# Supplied material start
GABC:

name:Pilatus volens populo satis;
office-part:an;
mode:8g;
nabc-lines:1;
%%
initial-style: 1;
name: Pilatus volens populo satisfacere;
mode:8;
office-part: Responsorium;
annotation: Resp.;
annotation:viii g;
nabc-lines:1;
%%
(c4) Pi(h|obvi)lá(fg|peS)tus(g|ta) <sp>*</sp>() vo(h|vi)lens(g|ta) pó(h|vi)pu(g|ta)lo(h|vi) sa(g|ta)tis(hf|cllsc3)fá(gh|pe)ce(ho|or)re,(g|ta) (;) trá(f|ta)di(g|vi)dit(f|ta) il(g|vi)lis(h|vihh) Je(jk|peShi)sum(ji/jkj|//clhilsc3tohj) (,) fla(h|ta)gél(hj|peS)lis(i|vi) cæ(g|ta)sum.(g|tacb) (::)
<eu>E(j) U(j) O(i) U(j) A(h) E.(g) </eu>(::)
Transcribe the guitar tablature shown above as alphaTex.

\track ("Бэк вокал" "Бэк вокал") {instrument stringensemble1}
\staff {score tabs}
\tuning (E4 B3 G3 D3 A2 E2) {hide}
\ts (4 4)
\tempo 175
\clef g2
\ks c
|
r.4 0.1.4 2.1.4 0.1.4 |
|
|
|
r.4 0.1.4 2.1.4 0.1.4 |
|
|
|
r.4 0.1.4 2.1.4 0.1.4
# Supplied material end
→ Exercise task
Render every line of the material above as a JSON array of strings, one string per line, omitting the blank lines.

→ Response to this exercise
[
  "GABC:",
  "name:Pilatus volens populo satis;",
  "office-part:an;",
  "mode:8g;",
  "nabc-lines:1;",
  "%%",
  "initial-style: 1;",
  "name: Pilatus volens populo satisfacere;",
  "mode:8;",
  "office-part: Responsorium;",
  "annotation: Resp.;",
  "annotation:viii g;",
  "nabc-lines:1;",
  "%%",
  "(c4) Pi(h|obvi)lá(fg|peS)tus(g|ta) <sp>*</sp>() vo(h|vi)lens(g|ta) pó(h|vi)pu(g|ta)lo(h|vi) sa(g|ta)tis(hf|cllsc3)fá(gh|pe)ce(ho|or)re,(g|ta) (;) trá(f|ta)di(g|vi)dit(f|ta) il(g|vi)lis(h|vihh) Je(jk|peShi)sum(ji/jkj|//clhilsc3tohj) (,) fla(h|ta)gél(hj|peS)lis(i|vi) cæ(g|ta)sum.(g|tacb) (::)",
  "<eu>E(j) U(j) O(i) U(j) A(h) E.(g) </eu>(::)",
  "Transcribe the guitar tablature shown above as alphaTex.",
  "\\track (\"Бэк вокал\" \"Бэк вокал\") {instrument stringensemble1}",
  "\\staff {score tabs}",
  "\\tuning (E4 B3 G3 D3 A2 E2) {hide}",
  "\\ts (4 4)",
  "\\tempo 175",
  "\\clef g2",
  "\\ks c",
  "|",
  "r.4 0.1.4 2.1.4 0.1.4 |",
  "|",
  "|",
  "|",
  "r.4 0.1.4 2.1.4 0.1.4 |",
  "|",
  "|",
  "|",
  "r.4 0.1.4 2.1.4 0.1.4"
]